● Prompt: The full listing, word for word and free of images, is the expected result.

++++ Data block ++++

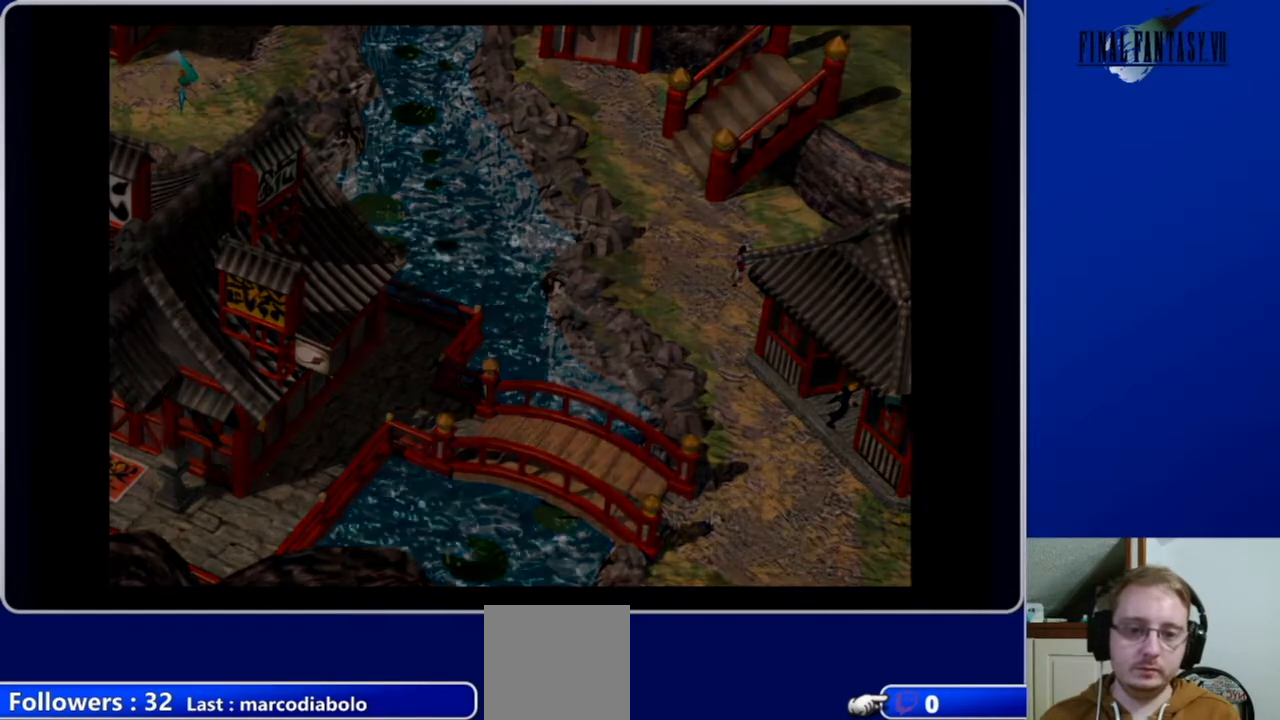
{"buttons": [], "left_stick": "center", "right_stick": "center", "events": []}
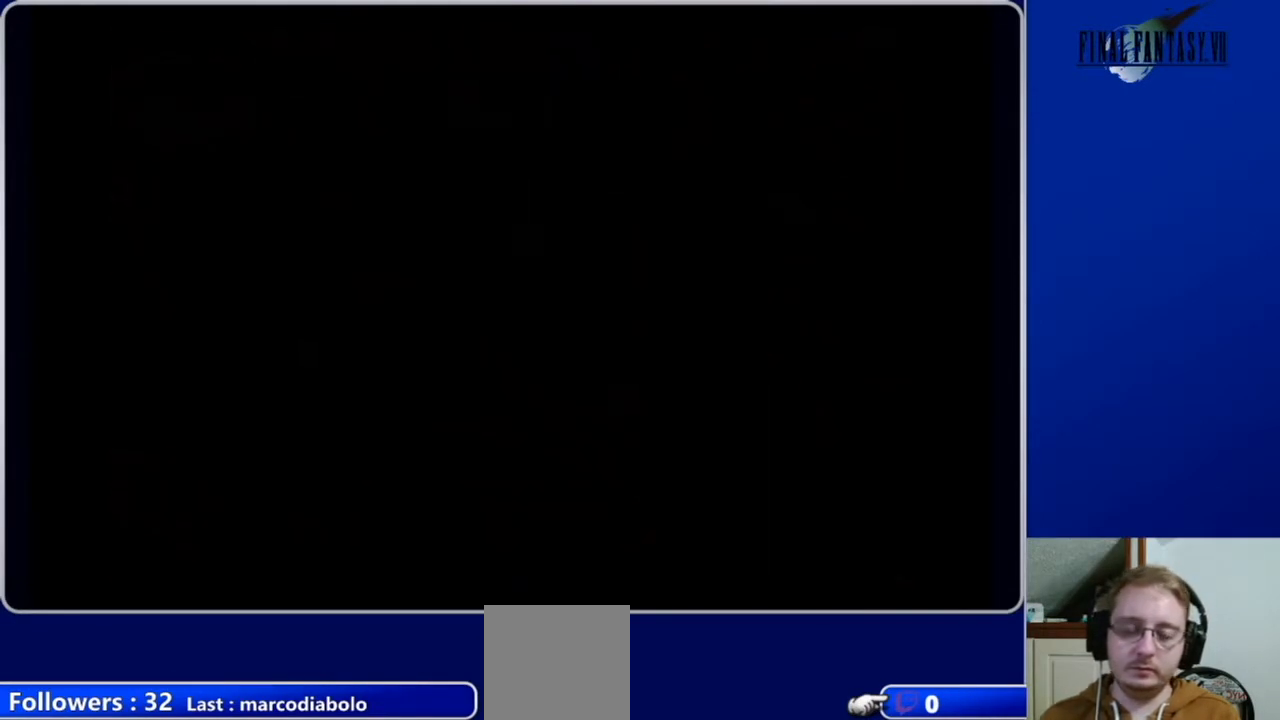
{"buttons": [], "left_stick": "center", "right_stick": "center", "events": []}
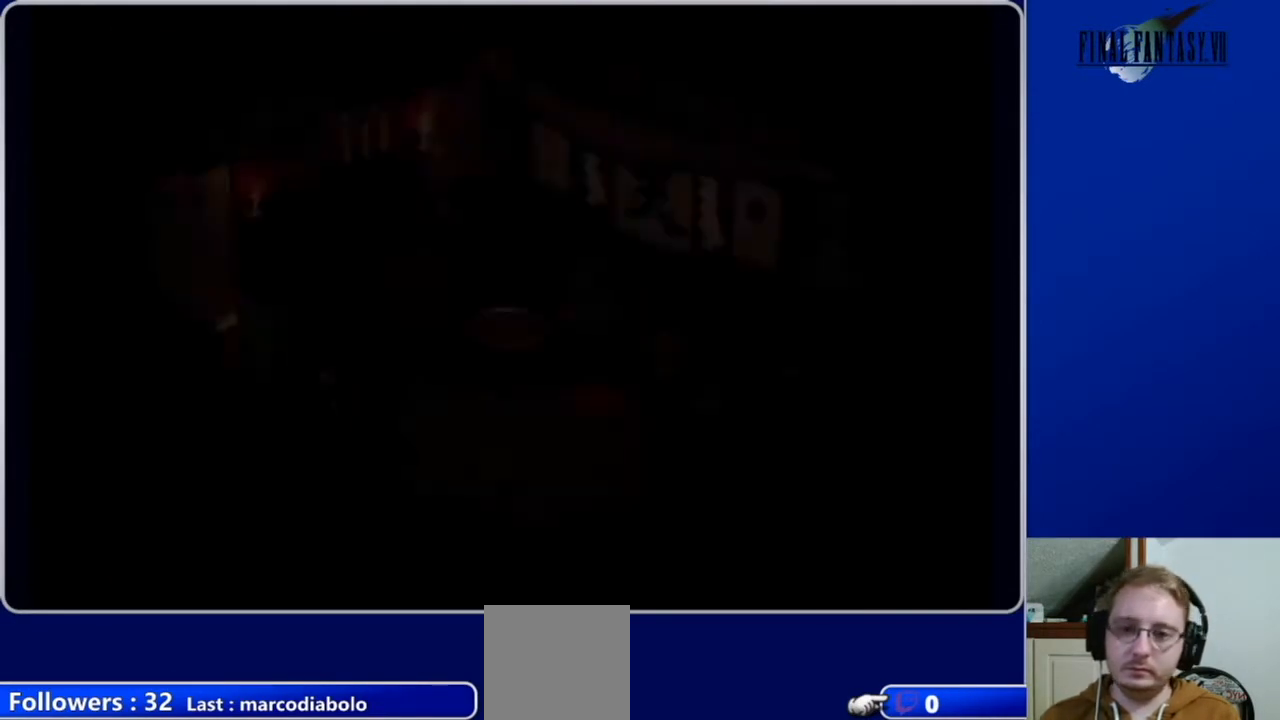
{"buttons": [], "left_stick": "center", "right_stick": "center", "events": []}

++++

● Reply to the task:
{"buttons": [], "left_stick": "center", "right_stick": "center", "events": []}
{"buttons": [], "left_stick": "center", "right_stick": "center", "events": []}
{"buttons": [], "left_stick": "center", "right_stick": "center", "events": []}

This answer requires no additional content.